The Red Wall Caucus has formed a WhatsApp group chat and held several in-person meetings. Members plan to use these gatherings to bring in guest speakers, including Government ministers, and discuss the best way to drive down immigration. 

The so-called Red Wall is a term used to describe constituencies in the North and Midlands that have traditionally voted Labour over the last century but were lost to the Conservatives in the 2019 general election.

Labour succeeded in winning Red Wall seats back from the Tories in the 2024 election – apart from Ashfield, which re-elected Lee Anderson, the former Conservative MP who defected to Reform UK. 

Members of the Red Wall Caucus want Labour to be more vocal about immigration as a way of neutralising the threat of Nigel Farage’s Reform UK.

The right-wing party won five seats on 4 July and there are some signs that its support is holding up well ahead of next year’s local elections.

While Reform’s success earlier this year came largely at the expense of Tory candidates, the party finished second behind Labour in dozens of constituencies — suggesting Farage could pose a greater threat to Keir Starmer in the future.

In one recent meeting, PoliticsHome understands that the group talked about how Labour should be more vocal about the Home Office overseeing mass deportations of migrants from the UK.

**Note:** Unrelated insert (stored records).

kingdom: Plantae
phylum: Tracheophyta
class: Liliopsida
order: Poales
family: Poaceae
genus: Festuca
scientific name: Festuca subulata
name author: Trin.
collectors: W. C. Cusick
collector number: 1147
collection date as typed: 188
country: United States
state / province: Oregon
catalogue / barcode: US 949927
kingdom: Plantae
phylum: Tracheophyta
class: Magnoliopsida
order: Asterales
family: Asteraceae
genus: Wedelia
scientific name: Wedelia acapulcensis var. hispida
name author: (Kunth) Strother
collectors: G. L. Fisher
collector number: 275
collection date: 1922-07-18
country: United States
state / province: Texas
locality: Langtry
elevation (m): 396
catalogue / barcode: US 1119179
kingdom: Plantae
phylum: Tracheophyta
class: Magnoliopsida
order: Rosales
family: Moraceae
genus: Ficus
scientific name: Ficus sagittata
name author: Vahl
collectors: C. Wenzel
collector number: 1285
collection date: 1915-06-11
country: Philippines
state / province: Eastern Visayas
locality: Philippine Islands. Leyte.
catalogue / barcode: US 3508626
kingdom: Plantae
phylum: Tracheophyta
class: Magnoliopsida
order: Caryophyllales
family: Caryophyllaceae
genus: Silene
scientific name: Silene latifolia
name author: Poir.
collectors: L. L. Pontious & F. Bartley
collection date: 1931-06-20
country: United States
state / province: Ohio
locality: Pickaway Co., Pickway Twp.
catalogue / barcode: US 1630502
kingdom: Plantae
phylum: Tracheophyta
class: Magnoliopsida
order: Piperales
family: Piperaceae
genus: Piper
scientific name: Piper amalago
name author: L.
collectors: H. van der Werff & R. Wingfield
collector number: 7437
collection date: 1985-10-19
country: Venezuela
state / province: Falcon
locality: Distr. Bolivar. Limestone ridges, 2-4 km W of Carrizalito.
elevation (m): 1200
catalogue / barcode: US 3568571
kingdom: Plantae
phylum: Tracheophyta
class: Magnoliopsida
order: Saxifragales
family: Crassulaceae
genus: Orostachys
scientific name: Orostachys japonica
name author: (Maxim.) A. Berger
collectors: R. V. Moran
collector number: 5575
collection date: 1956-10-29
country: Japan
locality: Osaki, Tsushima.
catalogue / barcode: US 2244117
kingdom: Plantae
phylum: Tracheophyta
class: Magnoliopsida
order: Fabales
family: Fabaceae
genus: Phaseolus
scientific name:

Prime Minister Starmer on Thursday held a press conference in Downing Street on the back of new immigration statistics that showed net migration hit 728,000 in the year ending in June 2024. The Office for National Statistics uprated its estimated figures to 906,000 for the year ending June 2023. 

Starmer criticised the previous Conservative government for the level of net immigration it presided over, claiming that Tory predecessors had run an “open borders experiment”.

“A failure on this scale isn’t just bad luck, it isn’t a global trend or taking your eye off the ball,” he said. “No, this is a different order of failure. This happened by design, not accident.”